Without having any more information than this email (was there an earlier one I missed?), I would grasp at the straw that the different sides of the array are going through different controllers (either within the array or in the attached computer), and possibly even that the SAS drives are possibly causing some form of congestion or performance bottleneck on their controller for all of the SATA drives, or rather, the array isn't very good at mixing both types on the same controller and keeping up the expected speeds.

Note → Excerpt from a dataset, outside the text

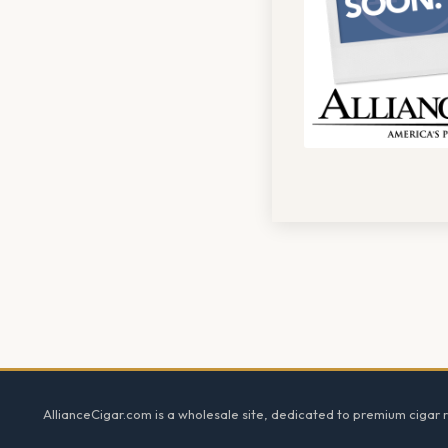
Footer
AllianceCigar.com is a wholesale site, dedicated to premium cigar re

All conjecture, of course, without quite a bit more specifics (array brand and model, are these JBOD with software RAID or hardware RAID, etc)

-Steve


Nicholas Leippe wrote:
Regarding the 12-drive bay we have, I'm seeing some puzzling performance.
The drives are physically so in the bay:

e h k n
f i l o
g j m p

I configured mirrors across e+f and g+h, and both synced at the same, quick/expected speed. These are my four sas drives. The rest are sata.

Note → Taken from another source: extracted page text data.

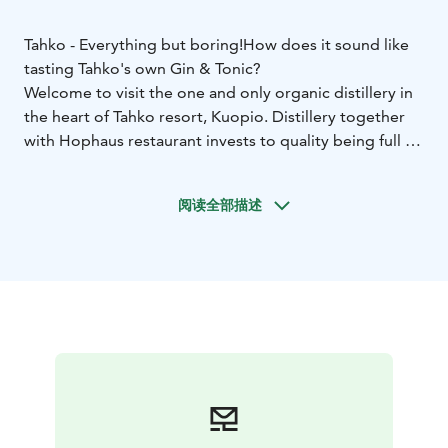
Tahko - Everything but boring!
How does it sound like
tasting Tahko's own Gin & Tonic?
Welcome to visit the one and only organic distillery in
the heart of Tahko resort, Kuopio. Distillery together
with Hophaus restaurant invests to quality being full of
feelings, aromas and tastes.
Tahko distillery produces many kind of distillates, but
阅读全部描述
the main products are organic gin and rye whiskey.
Our Hophaus makes organic Gin from Nilsiä's pure,
crystal clear ground water, and organic ingredients.
Our distiller master makes the distilments with
innovative curiosity and the result is made as
cooperation with Helsinki Distilling Company. Enjoying
drinks at our bar and seeing straight to our distilling
space sounds like an unique experience. Come and see
it yourself! Views are amazing especially when evenings
start to darken. Hophaus turns into this beautiful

If I configure a mirror with o+p, or m+n they both sync at between 50 and 80MB/s--very quick and within expectations.

However, if I configure a mirror with drives i+j, it syncs at <25MB/s.
If I configure a mirror with either i+p or j+p, it syncs at between 50 and 80MB/s--so it doesn't appear to be either drive i or drive j at fault, but their combination...

This doesn't make sense to me, especially where they are all point-to-point devices.

Is there some weird way that sas/sata addressing can affect this?